Integrationsmanager sollen Ehrenamtliche unterstützen

Eppingen  Im Eppinger Rathaus sollen künftig Integrationmanager arbeiten, die neben der bestehenden Integrationsstelle und der Ökumenischen Flüchtlingshilfe der Kirchen Flüchtlinge betreuen.
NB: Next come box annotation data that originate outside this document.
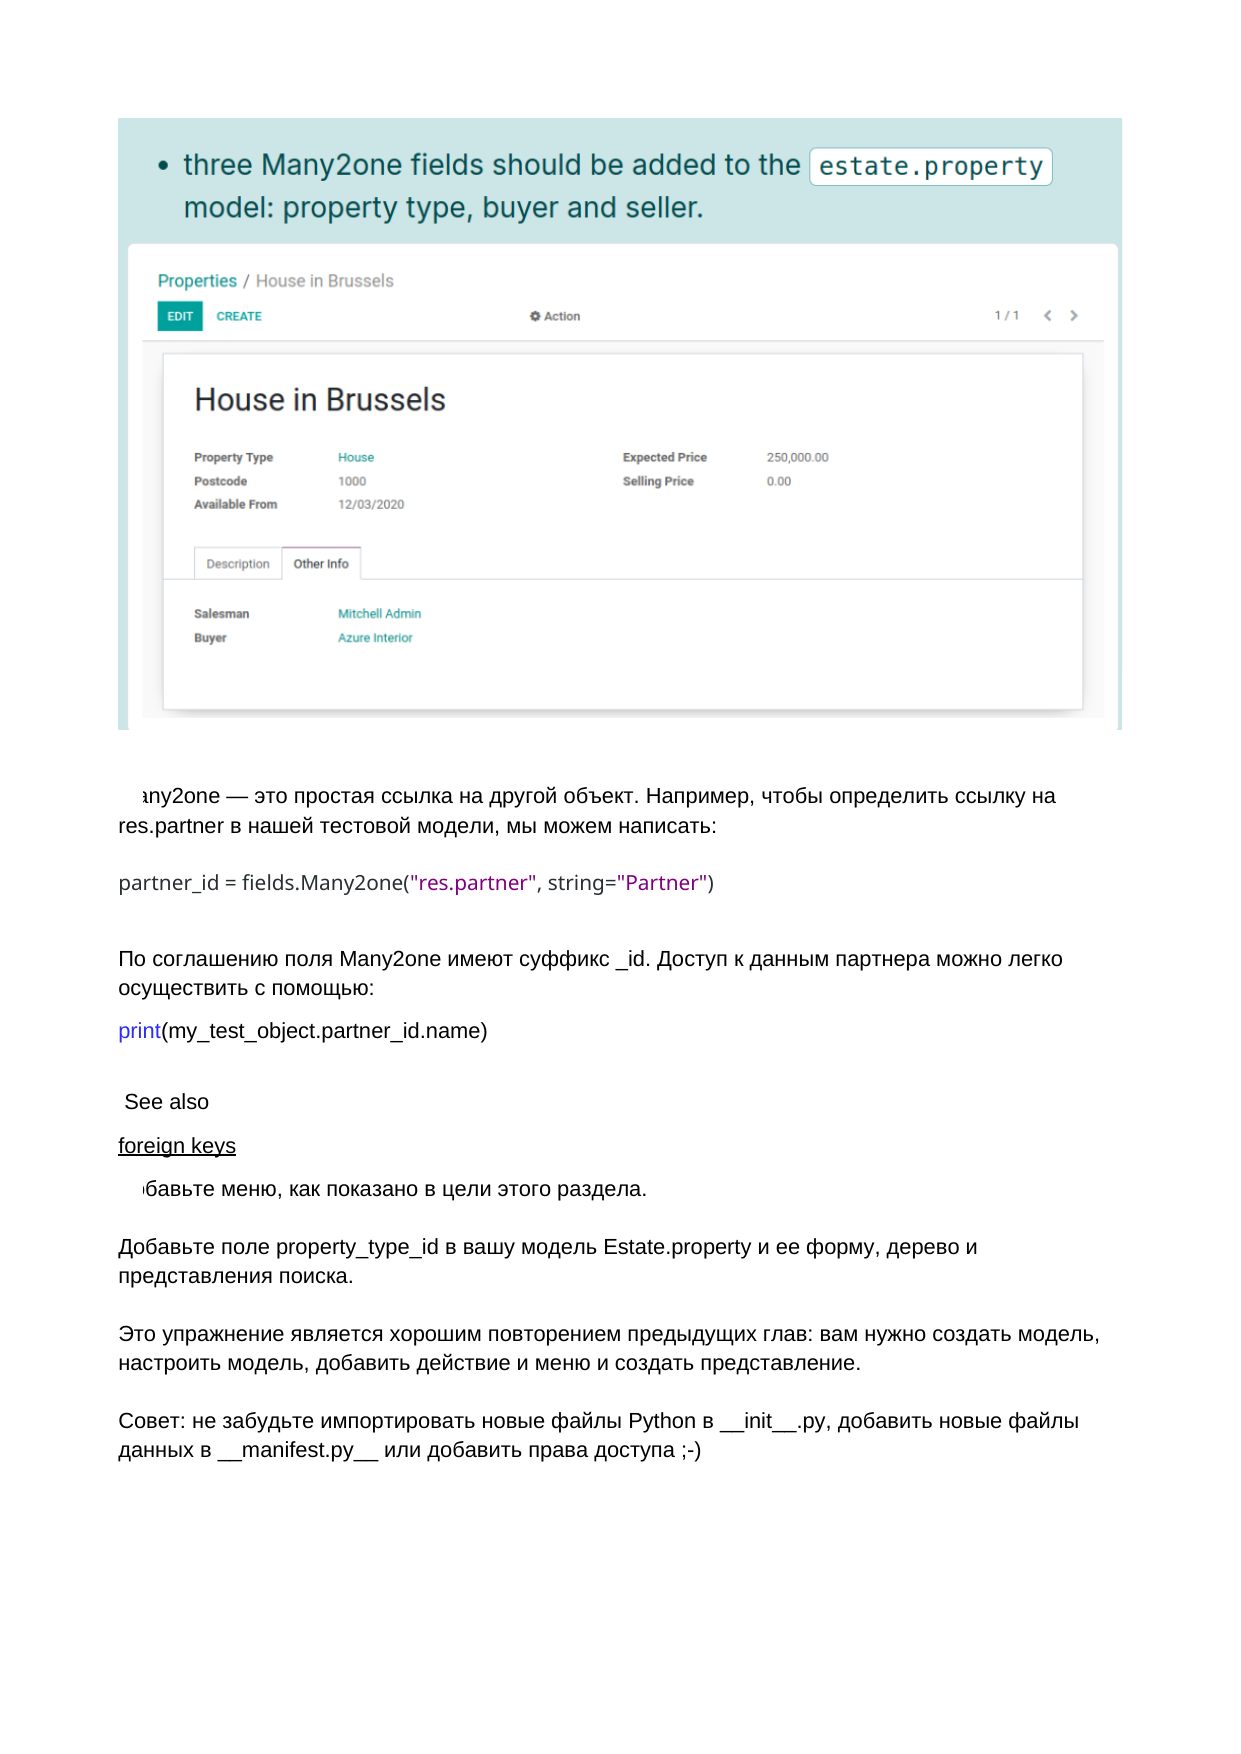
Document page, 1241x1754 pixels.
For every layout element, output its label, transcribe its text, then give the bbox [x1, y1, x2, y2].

text По соглашению поля Many2one имеют суффикс _id. Доступ к данным партнера можно легко осуществить с помощью: [118, 946, 1122, 1000]
text partner_id = fields.Many2one("res.partner", string="Partner") [118, 868, 1122, 897]
text Добавьте меню, как показано в цели этого раздела. Добавьте поле property_type_id в вашу модель Estate.property и ее форму, дерево и представления поиска. Это упражнение является хорошим повторением предыдущих глав: вам нужно создать модель, настроить модель, добавить действие и меню и создать представление. Совет: не забудьте импортировать новые файлы Python в __init__.py, добавить новые файлы данных в __manifest.py__ или добавить права доступа ;-) [118, 1176, 1122, 1462]
text foreign keys [118, 1133, 1122, 1158]
picture [118, 118, 1123, 730]
text See also [118, 1089, 1122, 1114]
text print(my_test_object.partner_id.name) [118, 1018, 1122, 1043]
text Many2one — это простая ссылка на другой объект. Например, чтобы определить ссылку на res.partner в нашей тестовой модели, мы можем написать: [118, 778, 1122, 838]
Von unserer Redakteurin Tanja Ochs

Integrationsmanager sollen Ehrenamtliche unterstützen

Im Flüchtlingsheim in Rohrbach leben derzeit Asylbewerber. Im Frühjahr 2016 sind die ersten Menschen in die Container am Sportplatz eingezogen.

Foto: Archiv/Seidel

Im Eppinger Rathaus sollen künftig Integrationmanager arbeiten, die neben der bestehenden Integrationsstelle und der Ökumenischen Flüchtlingshilfe der Kirchen Flüchtlinge betreuen. Der Gemeinderat hat beschlossen, zwei Stellen im Rathaus zu schaffen, die sich um Fälle im gesamten Verwaltungsraum kümmern sollen.

Gemminger Gremium stimmt zu

Auch das Gemminger Gremium hat zugestimmt. Bürgermeister Timo Wolf betonte, die Entscheidung stelle keinesfalls eine Abwertung der Ehrenamtlichen dar. Im Gegenteil: Integrationsmanager sollen Flüchtlinge etwa bei Behördengängen begleiten und und so die Ehrenamtlichen unterstützen. Der Ittlinger Gemeinderat hat das Thema am Mittwoch auf der Tagesordnung.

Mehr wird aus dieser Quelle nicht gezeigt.